§ **Potongan Teks**:

————————

Friday, April 5, 2013

ORANG-ORANG YANG SUDAH TIDAK PUNYA POWER DALAM PARIBASAN JAWA

Paribasan Jawa juga memberi pandangan tentang orang-orang yang dulunya punya power, sekarang tidak. Ketidak-punyaan power ini bisa macam-macam sebabnya. Mulai dari yang pensiun sampai yang memang tidak lagi dipakai. Barangkali kalau dipakai justru merepotkan yang memakai.
 
Orang yang berkuasa dalam paribasan Jawa digambarkan antara lain sebagai harimau, gajah dan banteng. Orang pandai (mempunyai power dalam hal ilmu pengetahuan) digambarkan sebagai kebo bule atau kain panjang.

————————

§ **Cuplikan Data**:
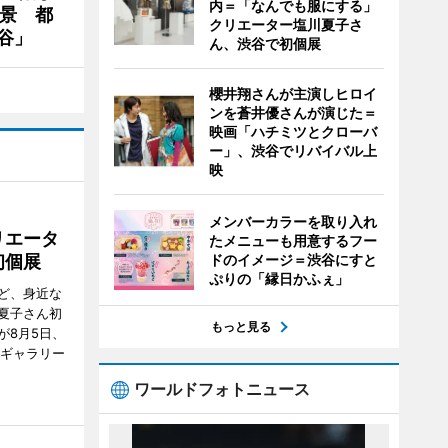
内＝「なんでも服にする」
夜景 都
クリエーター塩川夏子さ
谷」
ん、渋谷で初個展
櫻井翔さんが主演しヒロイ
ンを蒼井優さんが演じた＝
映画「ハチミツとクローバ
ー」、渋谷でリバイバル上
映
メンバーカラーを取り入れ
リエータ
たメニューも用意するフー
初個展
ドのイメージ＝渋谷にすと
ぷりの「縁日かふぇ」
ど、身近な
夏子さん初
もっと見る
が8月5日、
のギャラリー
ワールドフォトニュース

————————

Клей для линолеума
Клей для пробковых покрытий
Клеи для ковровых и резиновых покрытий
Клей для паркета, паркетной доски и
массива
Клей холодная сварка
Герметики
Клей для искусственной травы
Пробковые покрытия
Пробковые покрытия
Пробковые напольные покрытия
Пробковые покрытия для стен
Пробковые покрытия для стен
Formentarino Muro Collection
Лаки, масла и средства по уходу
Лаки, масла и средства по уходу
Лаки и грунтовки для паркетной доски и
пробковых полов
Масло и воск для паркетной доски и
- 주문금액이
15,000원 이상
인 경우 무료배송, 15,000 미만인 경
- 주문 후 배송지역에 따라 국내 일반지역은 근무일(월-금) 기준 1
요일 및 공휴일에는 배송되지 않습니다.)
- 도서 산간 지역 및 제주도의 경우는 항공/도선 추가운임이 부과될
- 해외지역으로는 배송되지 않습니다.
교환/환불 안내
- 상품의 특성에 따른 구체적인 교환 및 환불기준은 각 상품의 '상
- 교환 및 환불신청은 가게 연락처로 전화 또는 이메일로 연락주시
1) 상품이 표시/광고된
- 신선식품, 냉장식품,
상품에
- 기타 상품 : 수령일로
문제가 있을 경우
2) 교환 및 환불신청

————————

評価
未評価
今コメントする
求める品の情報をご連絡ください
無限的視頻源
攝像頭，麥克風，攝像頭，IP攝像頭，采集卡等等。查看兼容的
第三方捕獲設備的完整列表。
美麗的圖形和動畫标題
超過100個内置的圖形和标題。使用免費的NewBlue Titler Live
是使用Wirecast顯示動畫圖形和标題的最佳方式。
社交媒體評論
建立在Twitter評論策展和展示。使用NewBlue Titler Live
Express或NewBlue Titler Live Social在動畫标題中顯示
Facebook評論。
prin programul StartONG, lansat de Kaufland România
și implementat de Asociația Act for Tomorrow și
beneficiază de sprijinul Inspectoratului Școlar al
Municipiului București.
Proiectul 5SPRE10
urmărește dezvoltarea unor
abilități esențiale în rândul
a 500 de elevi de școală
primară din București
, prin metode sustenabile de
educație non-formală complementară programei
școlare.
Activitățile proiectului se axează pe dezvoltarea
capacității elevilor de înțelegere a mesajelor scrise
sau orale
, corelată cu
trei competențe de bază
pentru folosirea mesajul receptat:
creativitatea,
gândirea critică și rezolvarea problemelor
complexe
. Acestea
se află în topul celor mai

————————

§ **Persyaratan**: Tulis ulang tanpa perubahan bagian dari teks tentang paribasan Jawa di atas yang dibuka dengan kata-kata yang memuat "Paribasan Jawa juga" dan ditutup dengan "merepotkan yang memakai.".

§ **Jawaban yang Diharapkan**:
Paribasan Jawa juga memberi pandangan tentang orang-orang yang dulunya punya power, sekarang tidak. Ketidak-punyaan power ini bisa macam-macam sebabnya. Mulai dari yang pensiun sampai yang memang tidak lagi dipakai. Barangkali kalau dipakai justru merepotkan yang memakai.